Months ago when I asked Pacific Union CEO Mark McLaughlin about businesses eager to sell their enterprises, he said lots of companies are “running for the hills”.
Go bigger, go away
Many broker-owners will exit the business in the next few years, if they don’t grab a seat in this real-life version of musical chairs.
At the center is Compass, real estate’s version of Saudi Arabia, with Robert Reffkin playing the crown prince. With enough money to fill the Persian Gulf, he’s upsetting the status quo. A huge round of funding in the coming weeks, if not sooner, seems probable.
His stated ambitions were to achieve 20 percent market share, but as one broker said, it is becoming more like 35 percent in the hot Northern California real estate market, even 50 percent in markets like Danville, California, where Walberg operates.
This is not the first time that an 8.1 earthquake rattled the industry. More than 20 years ago, Realogy (formerly Cendant) with a $1 billion war chest gobbled up 26 percent market share of the real estate business in just three years.
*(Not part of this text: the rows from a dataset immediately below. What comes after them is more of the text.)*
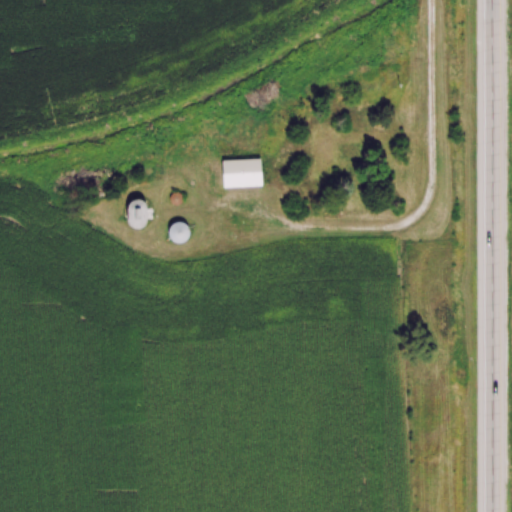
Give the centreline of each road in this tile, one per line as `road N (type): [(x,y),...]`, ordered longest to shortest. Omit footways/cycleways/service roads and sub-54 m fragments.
road 1 (motorway): [(491,0),(492,511)]
road 2 (residential): [(430,0),(433,173),(424,203)]
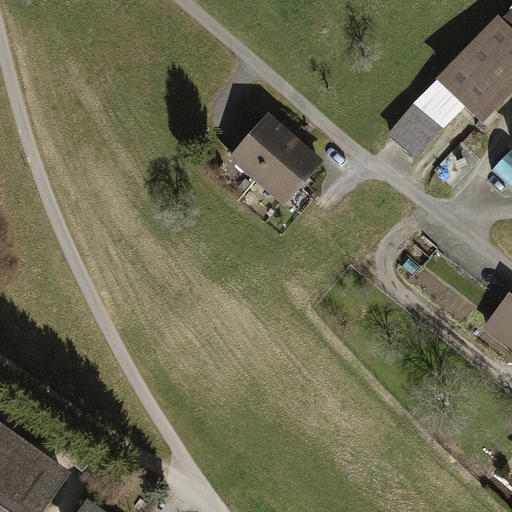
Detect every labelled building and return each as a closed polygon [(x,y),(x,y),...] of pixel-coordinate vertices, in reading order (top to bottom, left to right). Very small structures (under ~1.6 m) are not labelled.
[(500,19),(497,16),(386,134),(414,159),(463,107),(484,127),(511,96),(511,10),(510,9),(500,19)] [(287,205),(323,160),(264,113),(228,158),(256,180),(287,205)] [(511,186),(511,157),(507,153),(492,169),(511,186)] [(511,294),(510,293),(505,301),(484,328),(511,348),(511,294)] [(0,424),(0,511),(55,511),(80,474),(0,424)] [(109,511),(87,496),(76,511),(109,511)]
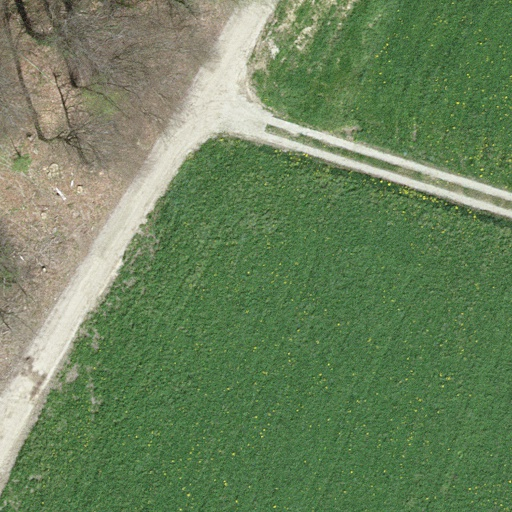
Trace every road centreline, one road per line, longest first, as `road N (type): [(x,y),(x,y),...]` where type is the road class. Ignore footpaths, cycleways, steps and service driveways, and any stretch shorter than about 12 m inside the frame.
road 1 (track): [(271,0),(0,478)]
road 2 (track): [(209,111),(511,206)]
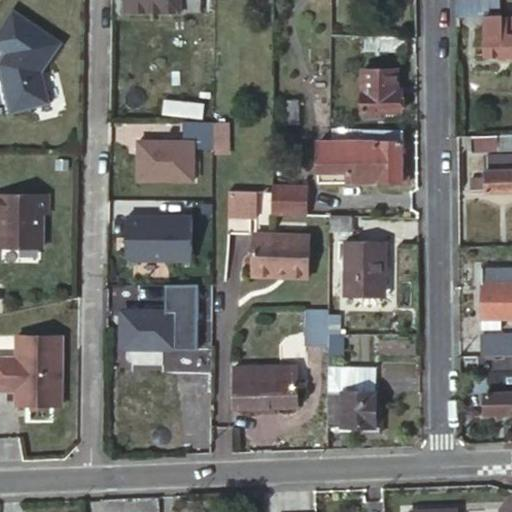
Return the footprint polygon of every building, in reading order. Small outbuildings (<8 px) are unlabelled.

But the Compass model is different because it radically alters how agents are compensated with six-figure signing bonuses and sky high splits. Realogy did not change much of anything except who owned the enterprise.
Sorting through the noise
Nina Dosanjh, the director of strategic alliances with hot San Francisco indie broker Vanguard Properties, said people were rattled when she first shared the breaking Inman story about Pacific Union being acquired.
But her company sent a loud and clear message: “Move forward,” she said.
Update: This story was updated after publication to include new information about the status of Zephyr’s restraining order.